Using the listing below, retype exactly the lines starting at the one with "ring mcp: (200, 204)" and ending at the one with "index tip: (163, 167)", and include both.

*** Opening SUPPLIED DATA ***

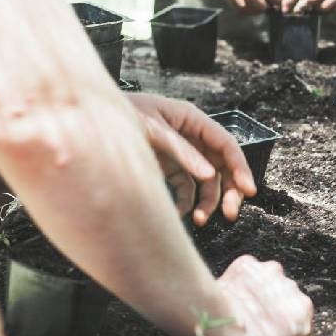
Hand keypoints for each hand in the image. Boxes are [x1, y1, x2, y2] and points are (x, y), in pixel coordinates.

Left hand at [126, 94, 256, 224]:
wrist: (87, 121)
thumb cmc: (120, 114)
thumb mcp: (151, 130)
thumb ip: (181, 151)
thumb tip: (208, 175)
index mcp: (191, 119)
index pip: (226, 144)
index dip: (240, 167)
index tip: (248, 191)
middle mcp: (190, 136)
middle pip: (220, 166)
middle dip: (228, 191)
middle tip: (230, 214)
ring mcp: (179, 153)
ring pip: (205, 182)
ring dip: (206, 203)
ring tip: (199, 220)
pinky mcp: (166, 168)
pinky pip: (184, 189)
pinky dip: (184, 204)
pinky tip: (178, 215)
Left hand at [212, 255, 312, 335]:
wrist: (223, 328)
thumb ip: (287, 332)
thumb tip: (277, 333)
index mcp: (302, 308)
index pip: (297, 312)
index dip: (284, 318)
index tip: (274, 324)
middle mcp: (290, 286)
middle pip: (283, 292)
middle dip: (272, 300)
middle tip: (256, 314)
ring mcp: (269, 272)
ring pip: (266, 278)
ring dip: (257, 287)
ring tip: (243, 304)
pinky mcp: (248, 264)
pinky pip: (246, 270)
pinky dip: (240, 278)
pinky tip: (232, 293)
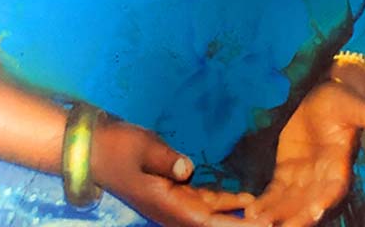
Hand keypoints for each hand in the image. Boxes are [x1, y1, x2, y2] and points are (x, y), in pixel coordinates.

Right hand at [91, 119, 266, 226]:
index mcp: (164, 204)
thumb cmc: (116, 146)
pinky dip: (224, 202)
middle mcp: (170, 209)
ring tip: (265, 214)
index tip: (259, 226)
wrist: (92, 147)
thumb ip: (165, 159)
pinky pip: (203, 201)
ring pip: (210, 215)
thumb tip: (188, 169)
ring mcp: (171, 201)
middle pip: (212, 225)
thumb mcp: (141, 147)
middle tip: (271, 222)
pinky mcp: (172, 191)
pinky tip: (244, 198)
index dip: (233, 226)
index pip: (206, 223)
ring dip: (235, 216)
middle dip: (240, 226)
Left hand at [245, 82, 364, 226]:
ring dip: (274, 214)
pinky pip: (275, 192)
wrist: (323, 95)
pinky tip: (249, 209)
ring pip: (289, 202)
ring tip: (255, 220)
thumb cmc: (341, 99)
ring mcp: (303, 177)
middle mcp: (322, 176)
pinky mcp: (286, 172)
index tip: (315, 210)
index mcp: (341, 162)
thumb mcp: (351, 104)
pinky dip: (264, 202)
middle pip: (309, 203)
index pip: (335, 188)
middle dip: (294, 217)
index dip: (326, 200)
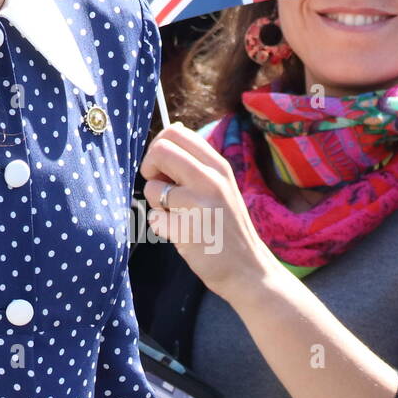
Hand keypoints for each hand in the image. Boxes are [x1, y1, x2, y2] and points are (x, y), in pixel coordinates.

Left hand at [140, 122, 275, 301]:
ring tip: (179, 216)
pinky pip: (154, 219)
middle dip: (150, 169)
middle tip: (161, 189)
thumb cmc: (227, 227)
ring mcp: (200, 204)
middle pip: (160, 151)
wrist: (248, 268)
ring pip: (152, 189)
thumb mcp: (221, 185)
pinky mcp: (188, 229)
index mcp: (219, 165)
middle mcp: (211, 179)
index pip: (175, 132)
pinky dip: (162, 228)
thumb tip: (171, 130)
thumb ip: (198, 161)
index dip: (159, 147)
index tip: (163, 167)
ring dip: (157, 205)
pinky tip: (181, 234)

*** Closing SUPPLIED DATA ***
*** Opening SUPPLIED DATA ***

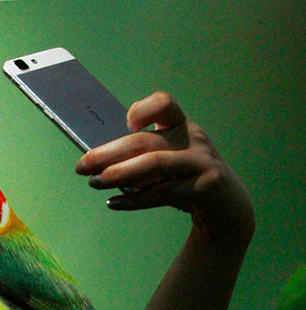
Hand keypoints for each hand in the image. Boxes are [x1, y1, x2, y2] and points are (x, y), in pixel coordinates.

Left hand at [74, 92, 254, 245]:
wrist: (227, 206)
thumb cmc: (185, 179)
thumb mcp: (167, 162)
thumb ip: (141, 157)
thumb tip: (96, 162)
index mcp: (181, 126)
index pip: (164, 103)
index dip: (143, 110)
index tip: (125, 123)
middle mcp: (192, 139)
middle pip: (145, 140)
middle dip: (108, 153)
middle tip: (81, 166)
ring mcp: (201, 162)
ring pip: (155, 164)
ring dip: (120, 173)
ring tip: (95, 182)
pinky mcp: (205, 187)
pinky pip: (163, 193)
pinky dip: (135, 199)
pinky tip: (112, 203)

*** Closing SUPPLIED DATA ***

## ANSWER SECTION
ring mcp: (200, 204)
middle pip: (160, 151)
wrist: (248, 268)
ring pip: (152, 189)
thumb mcp: (221, 185)
pinky mcp: (188, 229)
index mcp: (219, 165)
middle mcp: (211, 179)
index pip: (175, 132)
pinky dip: (162, 228)
thumb tip: (171, 130)
thumb ip: (198, 161)
index dip: (159, 147)
index tip: (163, 167)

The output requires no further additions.